En mi opinión, el argumento no está bien planteado. A decir verdad, las viejas películas de James Bond han resistido bastante mal el paso del tiempo. Al margen del encanto personal y la competencia profesional de los sucesivos actores, James Bond no llega a ser un personaje entrañable. Da la impresión de haber sido creado, allá por la década de lo sesenta, como parte de una operación comercial encaminada a potenciar el glamour de lo británico en un momento en que el Imperio entraba en fase de derribo. No todos los productos encaminados a convertir en merchandising la idiosincrasia y la tradición británicas fueron una falsificación, pero en muchos casos, como en el de Bond, se nota demasiado el esfuerzo por llegar a un público poco estricto a la hora de comprar. Basta comparar a este agente serial con su compatriota Sherlock Holmes para advertir la diferencia. La humanidad del uno, salido de la imaginación de un escritor, y la artificialidad del otro, manufacturado en una empresa publicitaria. Por decirlo en otros términos, el cariño con que uno fue concebido y el otro no. Hoy en día una película antigua de James Bond es un producto televisivo de domingo por la tarde que se aguanta por pura desidia.
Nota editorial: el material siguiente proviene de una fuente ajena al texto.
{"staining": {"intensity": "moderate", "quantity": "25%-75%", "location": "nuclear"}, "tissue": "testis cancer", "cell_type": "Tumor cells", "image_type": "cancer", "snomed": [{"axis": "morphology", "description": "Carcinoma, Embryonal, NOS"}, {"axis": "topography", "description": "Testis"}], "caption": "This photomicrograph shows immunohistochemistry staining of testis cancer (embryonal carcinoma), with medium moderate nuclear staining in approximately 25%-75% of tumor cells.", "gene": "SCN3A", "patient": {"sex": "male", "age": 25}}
La trama es inconsistente y en general incomprensible, los malos no tienen gracia, el humor achulado y previsible del protagonista es impostado y el dandismo se ha vuelto hortera. De toda esta hecatombe, lo único que se aguanta son las chicas.

Mientras el resto resulta acartonado, las chicas Bond resultan frescas en todos los sentidos del término. La típica chica Bond es guapa, segura de sí misma, inteligente y más mala que la tiña, pero siempre está dispuesta a cambiar de ideología, de moral y de bando por un polvo. Y en un mundo regido por ideologías huecas, intereses mezquinos, vanidad, resentimiento y codicia, moverse por este tipo de impulsos me parece tan honesto como sensato. Por esta razón, y en contra de lo que se dice, ellas permanecen, a pesar de los horribles peinados, las pestañas postizas y el maquillaje de emplasto, mientras el galán que las sedujo queda como un figurín de usar y tirar. Pero la culpa del malentendido no la tiene James Bond, ni siquiera el MI6, sino los efectos secundarios del feminismo de manual.

Para empezar, porque se empeña en equiparar mujeriego a misógino, lo cual, a mi juicio, es completamente erróneo e induce a confusión. En segundo lugar, y eso es aún más importante, porque el feminismo, como toda revolución, pretende hacer tabla rasa y cancelar el pasado, y esto le lleva a representar a la mujer antes de que el movimiento iniciara su andadura, como un ser sin atributos, lo cual, además de erróneo y equívoco, es muy injusto. Las mujeres han padecido una situación de sometimiento en muchos terrenos fundamentales: jurídico, económico, político, social y un largo etcétera. A todo ello las mujeres han tenido que adaptarse. Pero nada de eso supone una merma de su capacidad como seres humanos. Seguramente 007 ha de rendir muchas cuentas, pero en ningún caso debe arrepentirse de sus hazañas eróticas, porque eso supone una actitud condescendiente para la que no tiene licencia.